The Ambassador had paused before them. The Comtesse rose and accepted his arm.
“I shall take away with me to-night at least two charming memories,” she assured him, as she gathered up her skirts. “My two dances, Mr. Norgate, have been delightful. Now I am equally sure of entertainment of another sort from Prince Herschfeld.”
The Prince bowed.
“Ah! madame,” he sighed, “it is so hard to compete with youth. I fear that the feet of Mr. Norgate will be nimbler than my brain to-night.”
She nodded sympathetically.
“You are immersed in affairs, of course,” she murmured. “Au revoir, Mr. Norgate! Give my love to Anna. Some day I hope that I shall welcome you both in Rome.”
Norgate pushed his way through a confused medley of crates which had just been unloaded and made his way up the warehouse to Selingman’s office. Selingman was engaged for a few minutes but presently opened the door of his sanctum and called his visitor in.
“Well, my young friend,” he exclaimed, “you have brought news? Sit down. This is a busy morning. We have had large shipments from Germany. I have appointments with buyers most of the day, yet I can talk to you for a little time. You were at the ball last night?”

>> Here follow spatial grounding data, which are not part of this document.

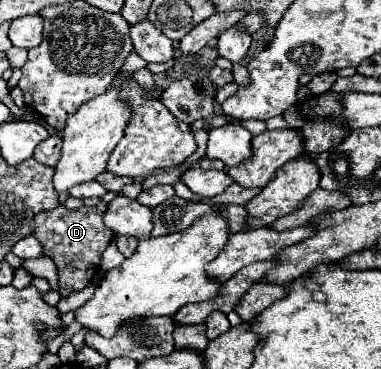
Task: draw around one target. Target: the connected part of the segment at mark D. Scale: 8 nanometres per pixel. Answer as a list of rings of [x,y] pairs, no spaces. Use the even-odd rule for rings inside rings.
[[[101,202],[97,206],[81,206],[79,210],[57,206],[55,210],[39,212],[35,216],[33,236],[43,246],[43,254],[49,256],[59,270],[61,296],[69,296],[71,292],[83,290],[97,276],[101,254],[115,238],[115,234],[103,224],[105,210],[107,210],[107,204]]]

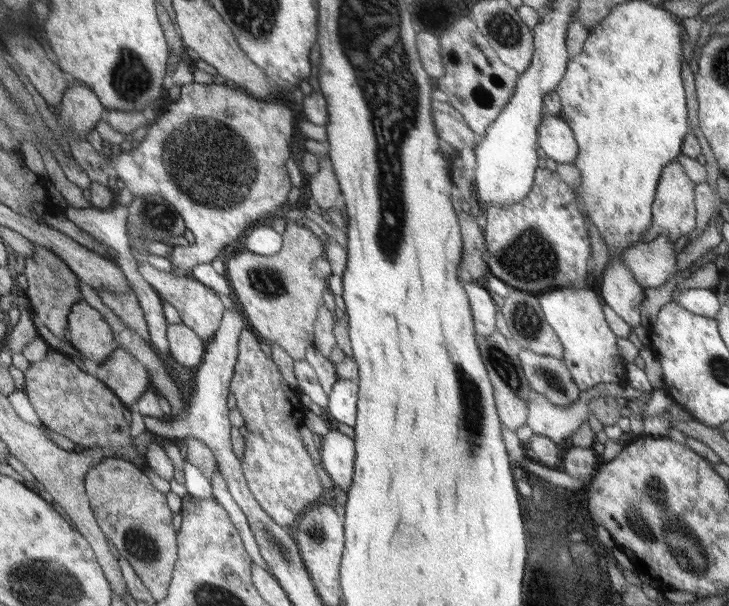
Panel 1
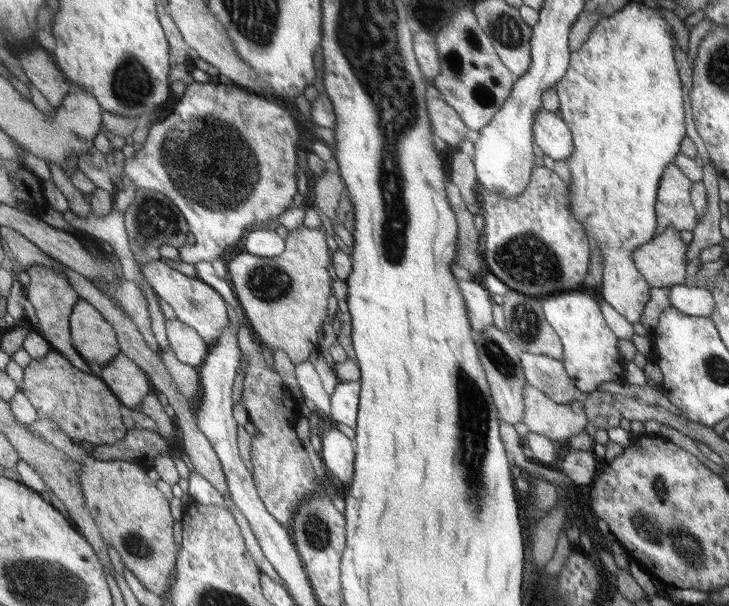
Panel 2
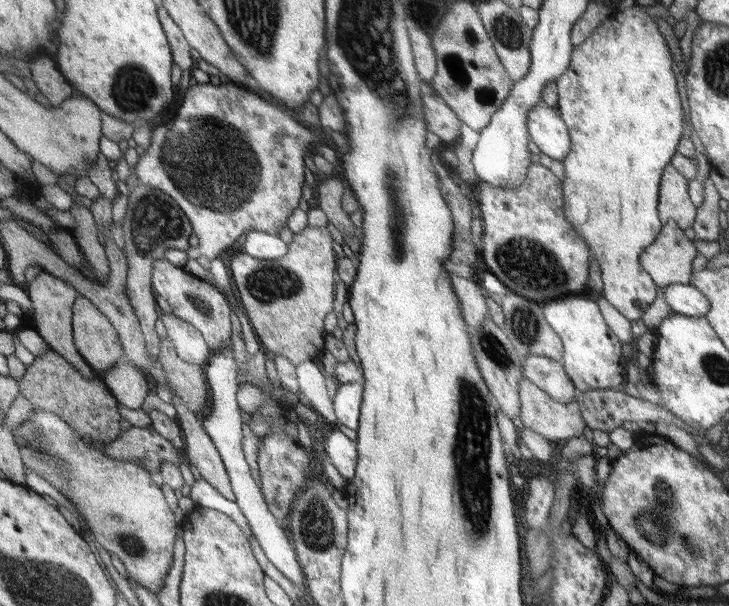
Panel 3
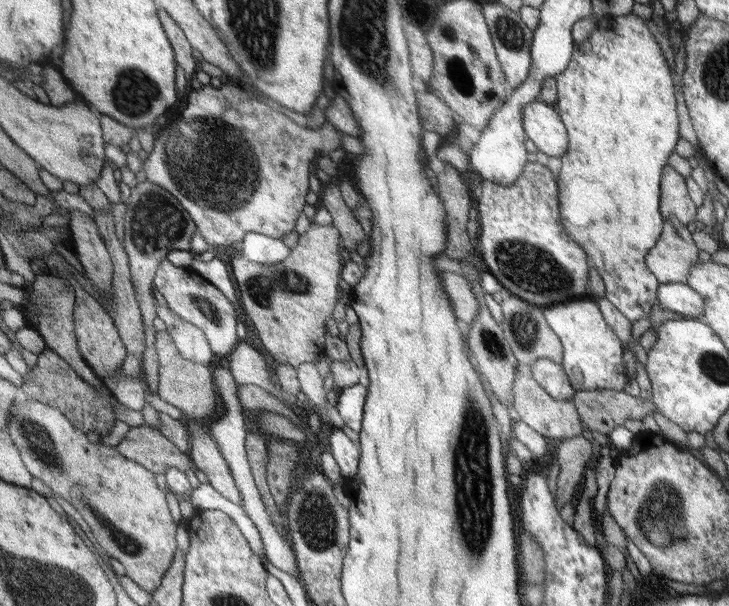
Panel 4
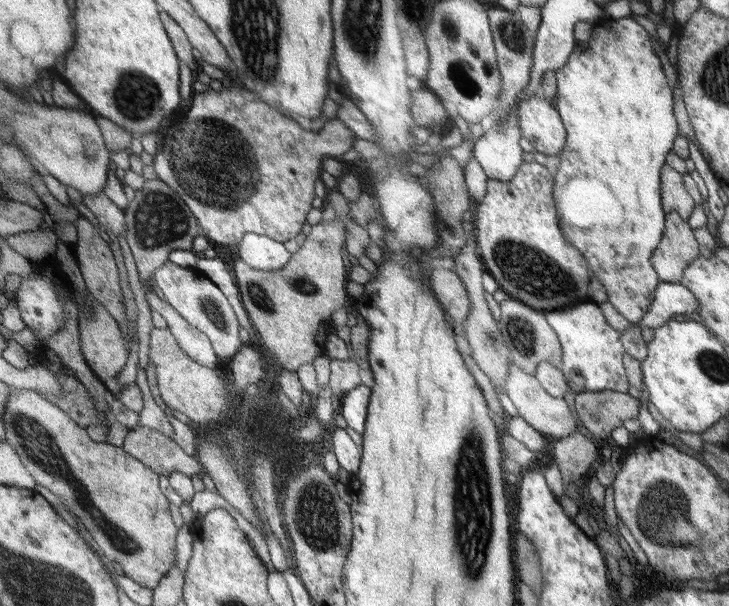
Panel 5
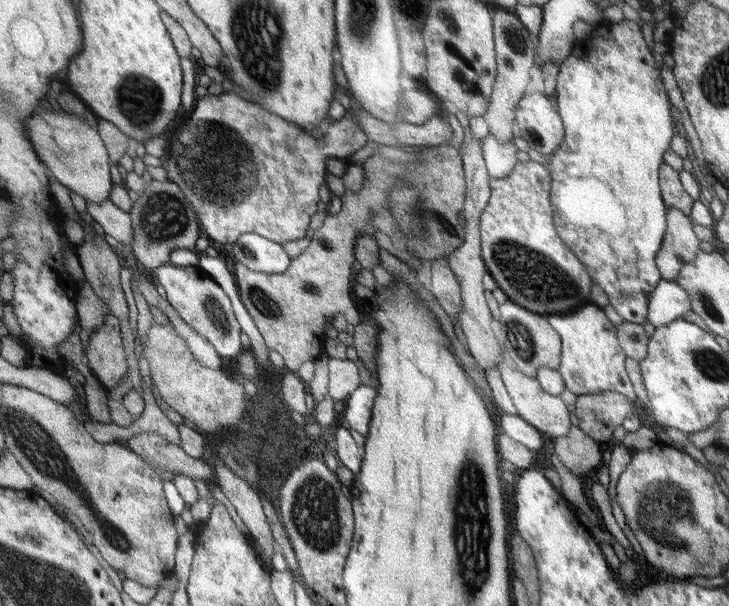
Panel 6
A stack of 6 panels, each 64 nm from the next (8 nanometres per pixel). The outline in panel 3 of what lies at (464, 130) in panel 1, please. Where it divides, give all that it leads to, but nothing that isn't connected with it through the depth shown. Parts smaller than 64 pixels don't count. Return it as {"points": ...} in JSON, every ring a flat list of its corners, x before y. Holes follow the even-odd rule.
{"points":[[421,95,423,115,426,116,427,131,439,137,441,142,453,142,459,133,459,120,439,96]]}

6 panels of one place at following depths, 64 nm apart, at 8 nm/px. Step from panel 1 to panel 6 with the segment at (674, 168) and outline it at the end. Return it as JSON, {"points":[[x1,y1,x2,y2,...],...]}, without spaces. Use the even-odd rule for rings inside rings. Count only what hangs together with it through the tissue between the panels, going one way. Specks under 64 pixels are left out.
{"points":[[665,163,659,165,658,186,667,209,677,207,684,215,689,216,693,199,683,191,678,171]]}

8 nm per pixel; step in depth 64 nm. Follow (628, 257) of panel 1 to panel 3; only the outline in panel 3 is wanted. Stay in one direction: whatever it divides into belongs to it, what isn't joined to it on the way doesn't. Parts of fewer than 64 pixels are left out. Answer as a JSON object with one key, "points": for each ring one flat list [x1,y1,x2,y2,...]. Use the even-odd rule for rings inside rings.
{"points":[[667,221,650,246,639,254,639,265,659,289,675,283,687,285,695,254,694,243,685,237,683,229,675,221]]}

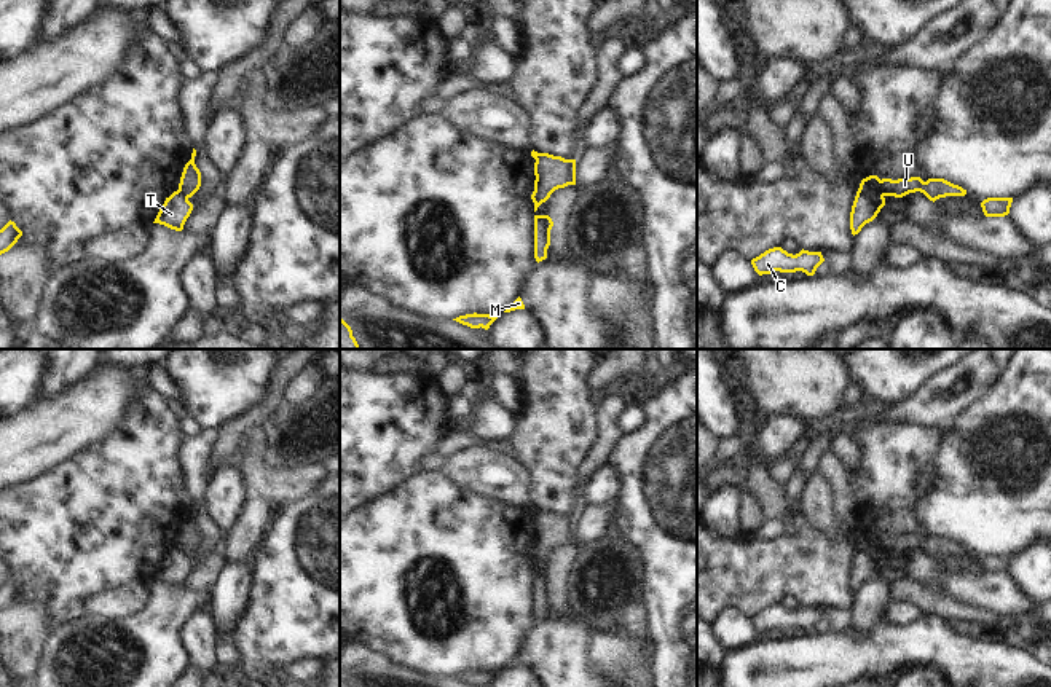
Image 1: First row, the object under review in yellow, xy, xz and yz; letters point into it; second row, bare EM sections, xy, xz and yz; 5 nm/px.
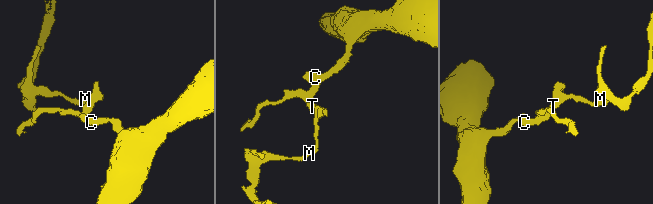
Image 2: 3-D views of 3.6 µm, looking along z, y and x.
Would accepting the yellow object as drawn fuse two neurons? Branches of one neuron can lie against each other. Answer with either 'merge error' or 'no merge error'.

“I was permitted to escort the Baroness von Haase,” Norgate replied.
Selingman nodded ponderously.
“I ask you no questions,” he said. “The Baroness works on a higher plane. I know more than you would believe, though. I know why the dear lady went to Rome; I know why she was at the ball. I know in what respect you were probably able to help her. But I ask no questions. We work towards a common end, but we work at opposite ends of the pole. Curiosity alone would be gratified if you were to tell me everything that transpired.”